Tag Archives: retreat

The Week Away That Never Quite Happens

Every few weeks at this time of year, my thumb betrays me. It hovers over a post of a cabin somewhere on the edge of a loch or moor, all shō sugi ban cladding, light oak, mid-century desks and ‘vintage’ lightbulbs, and presses like. The algorithm now thinks I’m the sort of man who wears wool socks and writes preposterously neatly in propelling pencil beside a woodburner. It’s not entirely wrong.
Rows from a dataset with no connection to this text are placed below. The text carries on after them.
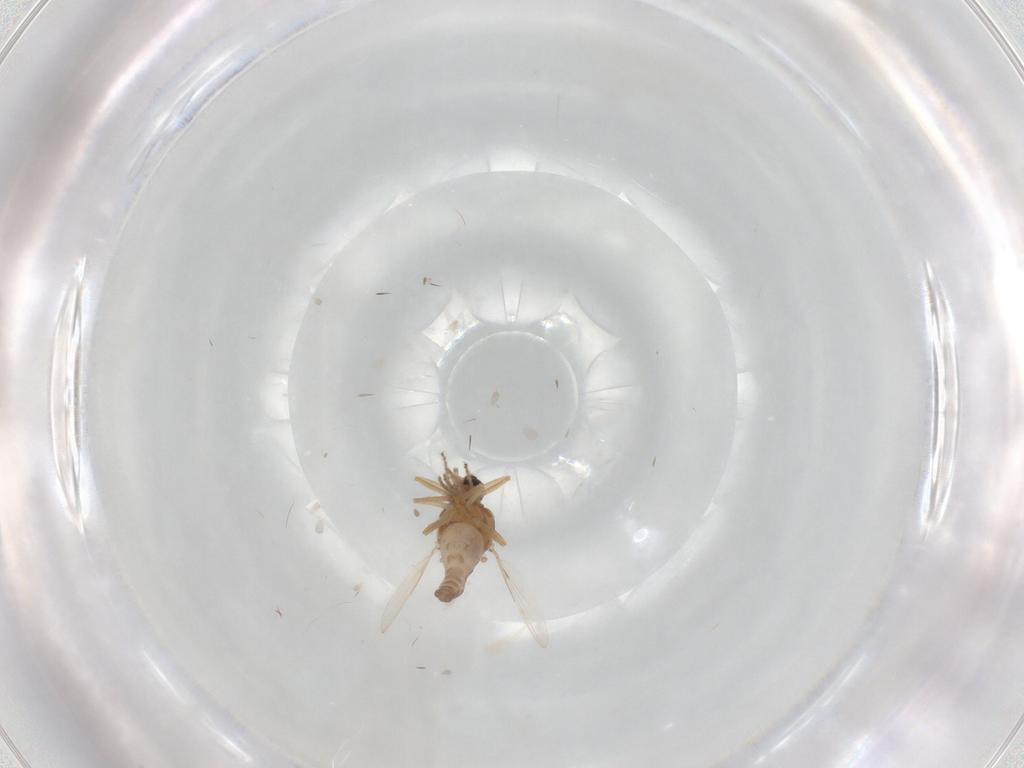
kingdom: Animalia
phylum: Arthropoda
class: Insecta
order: Diptera
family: Ceratopogonidae
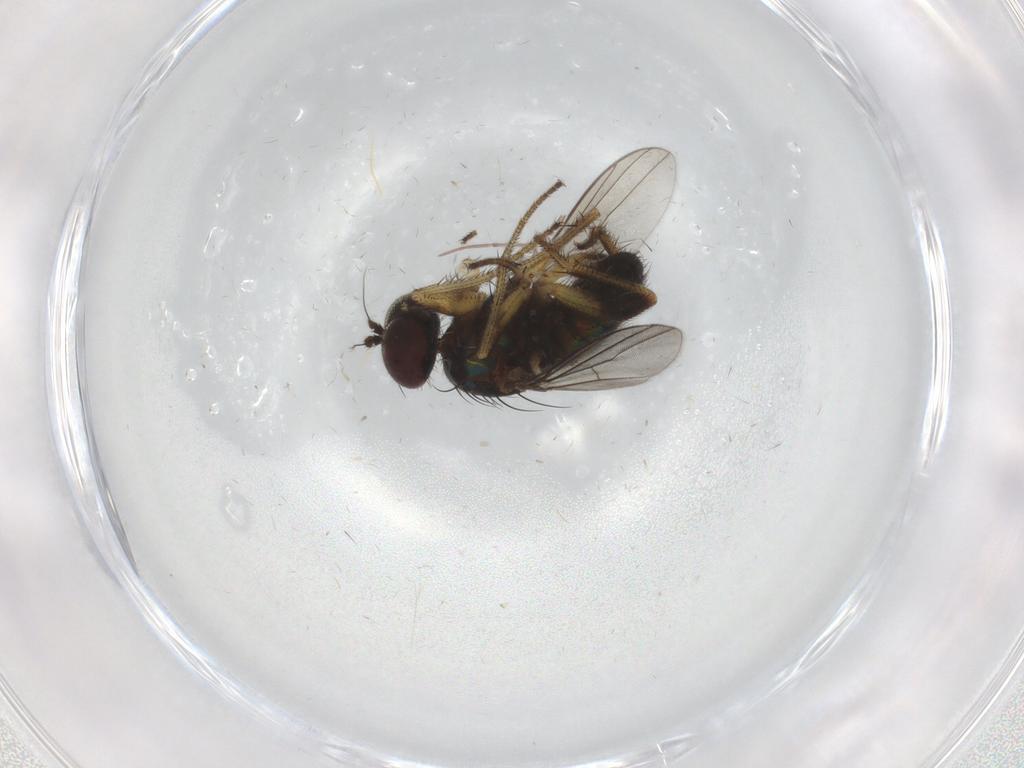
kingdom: Animalia
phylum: Arthropoda
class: Insecta
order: Diptera
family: Dolichopodidae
There’s something magnetic about those images: the design-led minimalism that’s somehow still warm; the promise of solitude that doesn’t look lonely. I imagine a week in one of them — laptop off, phone on airplane, words finally unspooling in peace. I can practically smell the Danish oil.
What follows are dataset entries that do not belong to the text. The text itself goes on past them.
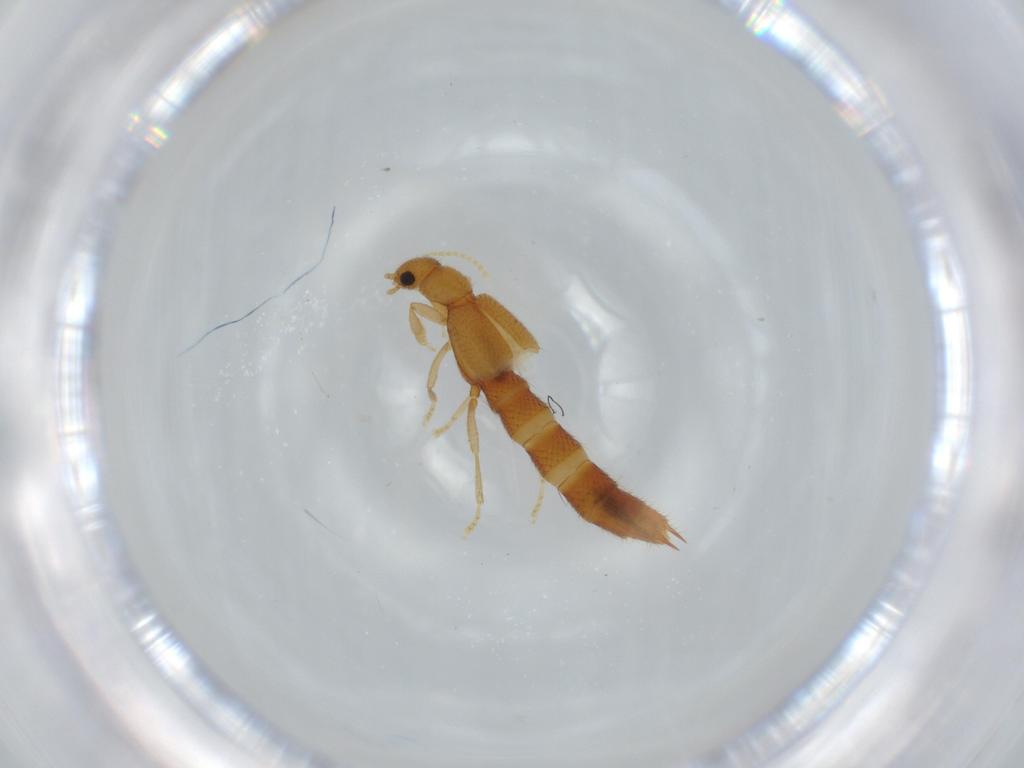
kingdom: Animalia
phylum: Arthropoda
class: Insecta
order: Coleoptera
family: Staphylinidae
A lone Scandinavian-looking cabin from 57 Nord contemplates its life choices above a Scottish loch, surrounded by smugly photogenic hills pretending it’s always this sunny.
The luxury of slow living at 57 Nord: 57nord.co.uk .. a cabin I adore, can’t afford and will never book

This time of year encourages such delusions. There’s just enough light in the mornings to feel alive, but enough dusk to make retreat seem reasonable. You could slip away for a week and no one would really notice. The trees are almost bare, the pubs half-empty, and the countryside looks half-finished, as if waiting for someone to turn up with a notebook.

In my head, I’m dictating into my phone while trudging through leaf-sodden lanes or across a windswept upland. Evenings mean simple food, one-pot stews, bread, the sort of red wine you can chew, and perhaps the odd night at a pub, purely for proof of humanity. I’d come back leaner, calmer, possibly holding the first chapter of The Book*.
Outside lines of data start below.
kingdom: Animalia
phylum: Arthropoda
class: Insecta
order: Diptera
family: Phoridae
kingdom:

Except I never go. Yes, a little because of fear or money (and the logistics of family life) but mostly because the fantasy works too well.. The idea of the week away does its job before it begins: it restores a sense of possible order. Just imagining the solitude feels productive, which is as close to it as most of us ever get.

What makes us crave it? Age, maybe – the mid-life suspicion that our attention’s been pawned off to apps and admin. Or perhaps it’s just winter and that soft command to draw inwards, to tidy one’s psyche before spring. Either way, the idea of leaving it all behind has become one more thing to scroll through, admire … and postpone.

I like to think it’s not laziness but calibration by which I mean a quiet audit of what would actually change if I went. Would I write more? Probably not. Would I look less at my phone? For a day, perhaps two. Mostly, I’d just be somewhere else doing the same gentle dance of distraction, albeit with better lighting and a view.

Still, the fantasy has its use. It reminds me there’s another tempo available, one I could, in theory, choose. And maybe that’s enough for now. Some people meditate. I browse cabins I’ll never book. We each find our way back to silence, even if it’s only through the screen.

AI: This piece was refined with AI, for the image prompt, tags, excerpt, and a little sub-editing. The ideas, references, and rhythm are mine and were composed in Surrey, not Scotland.

* this is my first public announcement that I do have a (non fiction) book in mind. It may also be the only time I ever mention it.